| Instructions to follow |
Every entry that follows should be repeated exactly; drop the images.

| Data under study |
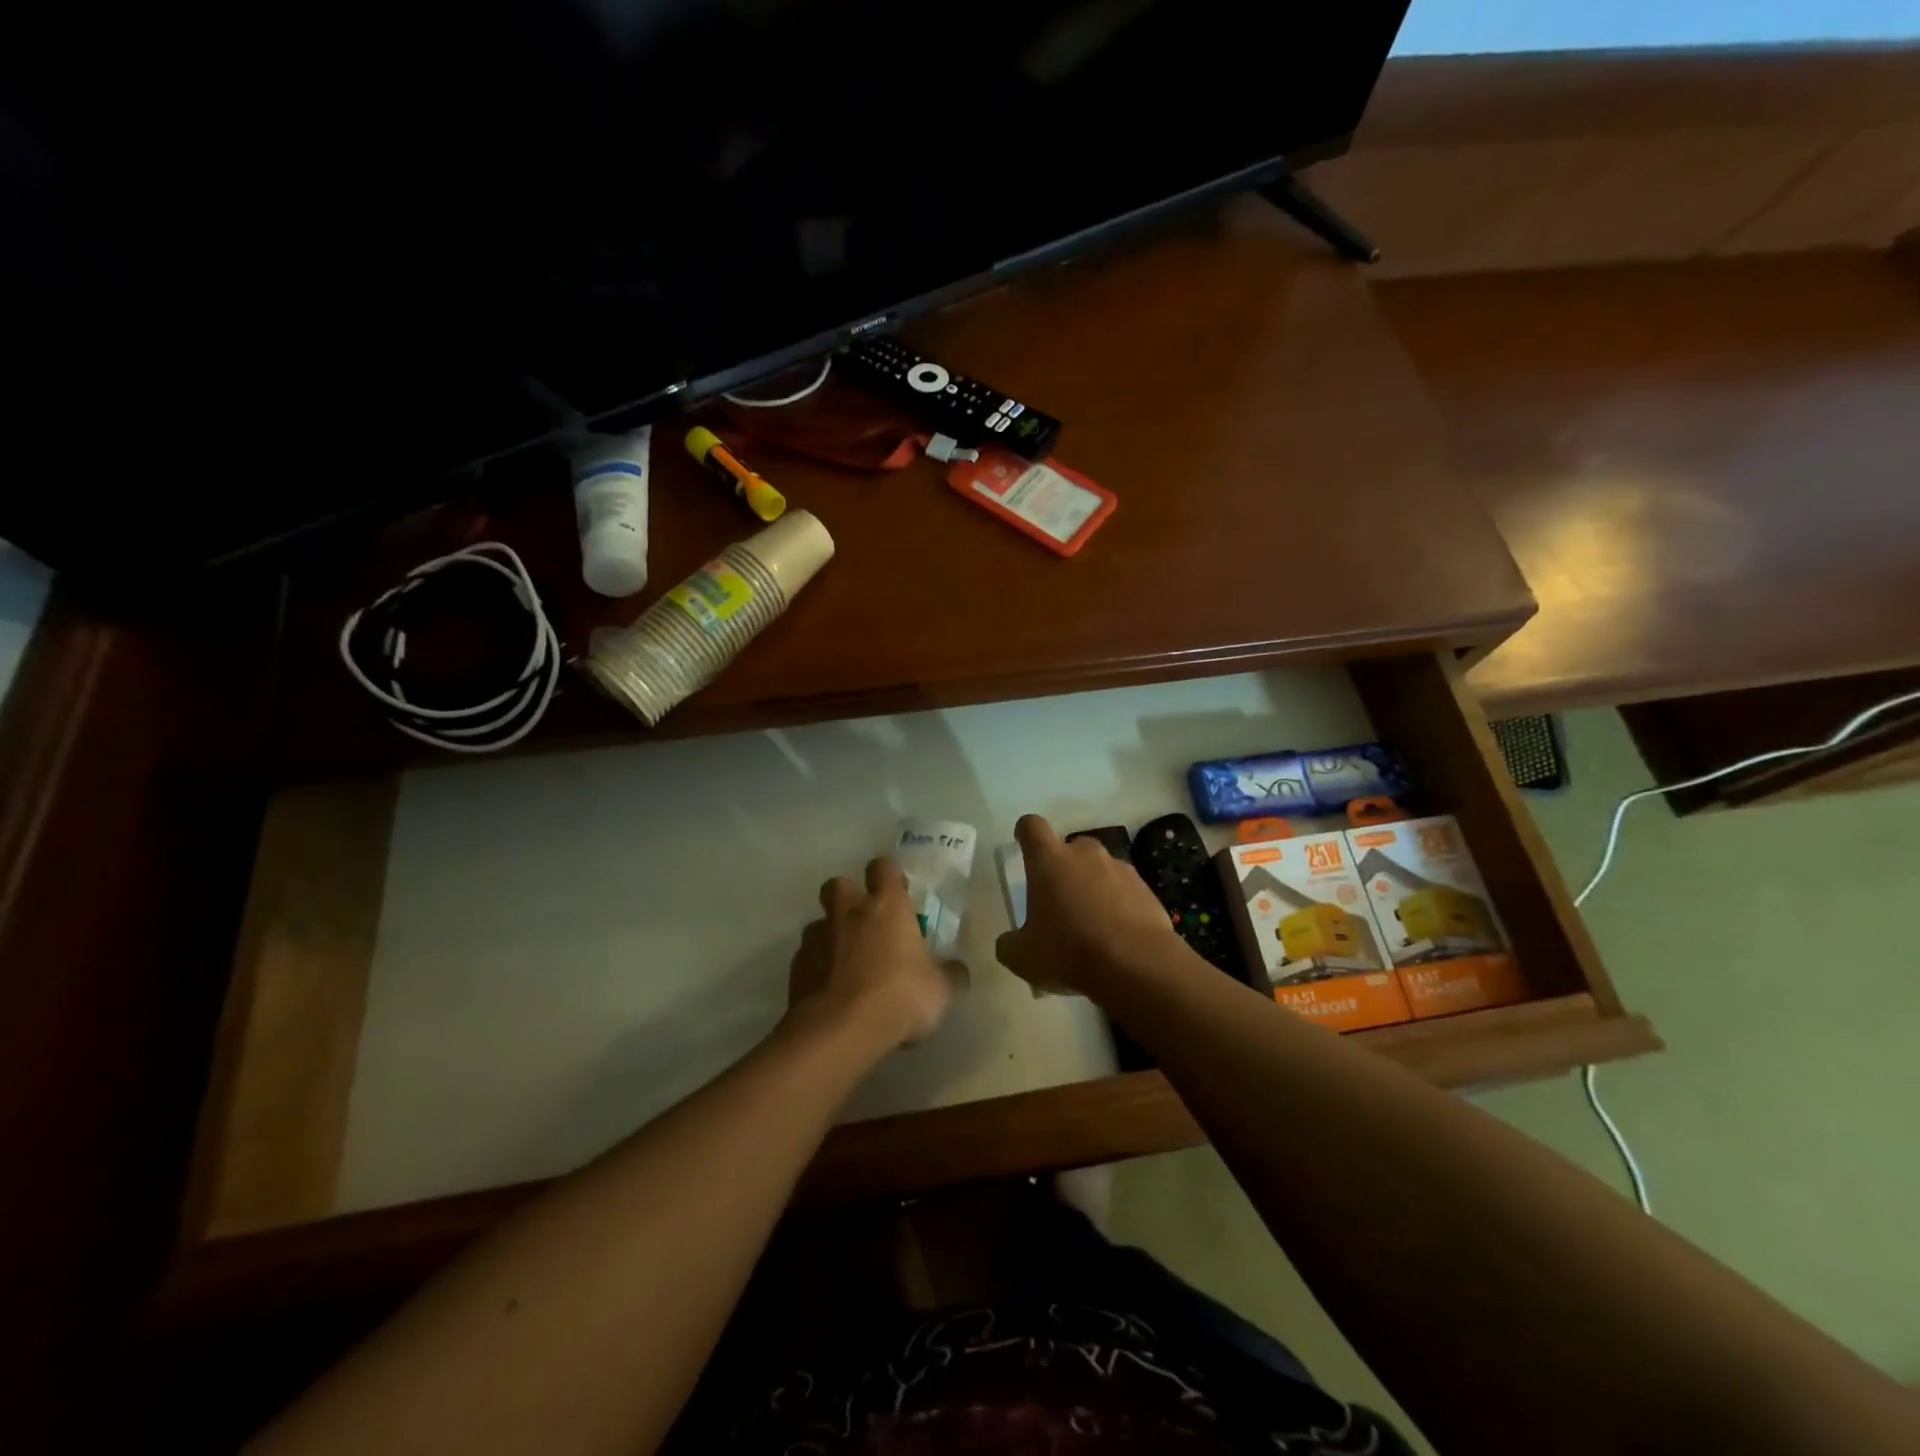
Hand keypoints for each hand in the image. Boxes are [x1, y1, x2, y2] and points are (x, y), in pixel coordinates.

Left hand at [787, 857, 966, 1049]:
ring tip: (846, 964)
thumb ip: (950, 975)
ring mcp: (817, 937)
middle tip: (864, 921)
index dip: (888, 875)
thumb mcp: (940, 990)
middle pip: (838, 885)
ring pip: (819, 923)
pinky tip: (830, 992)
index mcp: (886, 906)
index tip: (897, 891)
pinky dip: (817, 968)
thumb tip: (958, 970)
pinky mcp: (796, 967)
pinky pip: (807, 957)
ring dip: (831, 935)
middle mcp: (848, 912)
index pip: (883, 867)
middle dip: (848, 896)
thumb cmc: (899, 997)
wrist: (840, 1030)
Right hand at [995, 814, 1183, 998]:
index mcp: (1049, 860)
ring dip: (1092, 886)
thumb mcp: (1023, 957)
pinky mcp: (1146, 888)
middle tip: (1058, 900)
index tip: (1023, 843)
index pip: (1032, 826)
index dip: (1025, 832)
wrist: (1137, 965)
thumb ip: (1009, 944)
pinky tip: (1116, 935)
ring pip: (1099, 868)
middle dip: (1063, 868)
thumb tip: (1008, 942)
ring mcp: (1120, 868)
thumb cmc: (1069, 951)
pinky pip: (1124, 889)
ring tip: (1090, 923)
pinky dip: (1117, 904)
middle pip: (1069, 847)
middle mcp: (1085, 854)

| Completed exercise |
Hand keypoints for each hand in the image. Boxes are [x1, y1, x2, y2] and points are (x, y), in pixel coordinates.

Left hand at [787, 857, 966, 1049]:
ring tip: (846, 964)
thumb ip: (950, 975)
ring mcp: (817, 937)
middle tip: (864, 921)
index dip: (888, 875)
thumb mcp: (940, 990)
middle pip: (838, 885)
ring pip: (819, 923)
pinky tip: (830, 992)
index mcp: (886, 906)
index tip: (897, 891)
pinky dip: (817, 968)
thumb tip: (958, 970)
pinky mcp: (796, 967)
pinky pip: (807, 957)
ring dip: (831, 935)
middle mcp: (848, 912)
index pip: (883, 867)
middle dip: (848, 896)
thumb cmc: (899, 997)
wrist: (840, 1030)
Right hand at [995, 814, 1183, 998]:
index mcp: (1049, 860)
ring dip: (1092, 886)
thumb mcp: (1023, 957)
pinky mcp: (1146, 888)
middle tip: (1058, 900)
index tip: (1023, 843)
index pip: (1032, 826)
index dip: (1025, 832)
wrist: (1137, 965)
thumb ip: (1009, 944)
pinky tip: (1116, 935)
ring pip: (1099, 868)
middle dip: (1063, 868)
thumb tip: (1008, 942)
ring mcp: (1120, 868)
thumb cmc: (1069, 951)
pinky pip: (1124, 889)
ring tip: (1090, 923)
pinky dip: (1117, 904)
middle pip: (1069, 847)
middle mcp: (1085, 854)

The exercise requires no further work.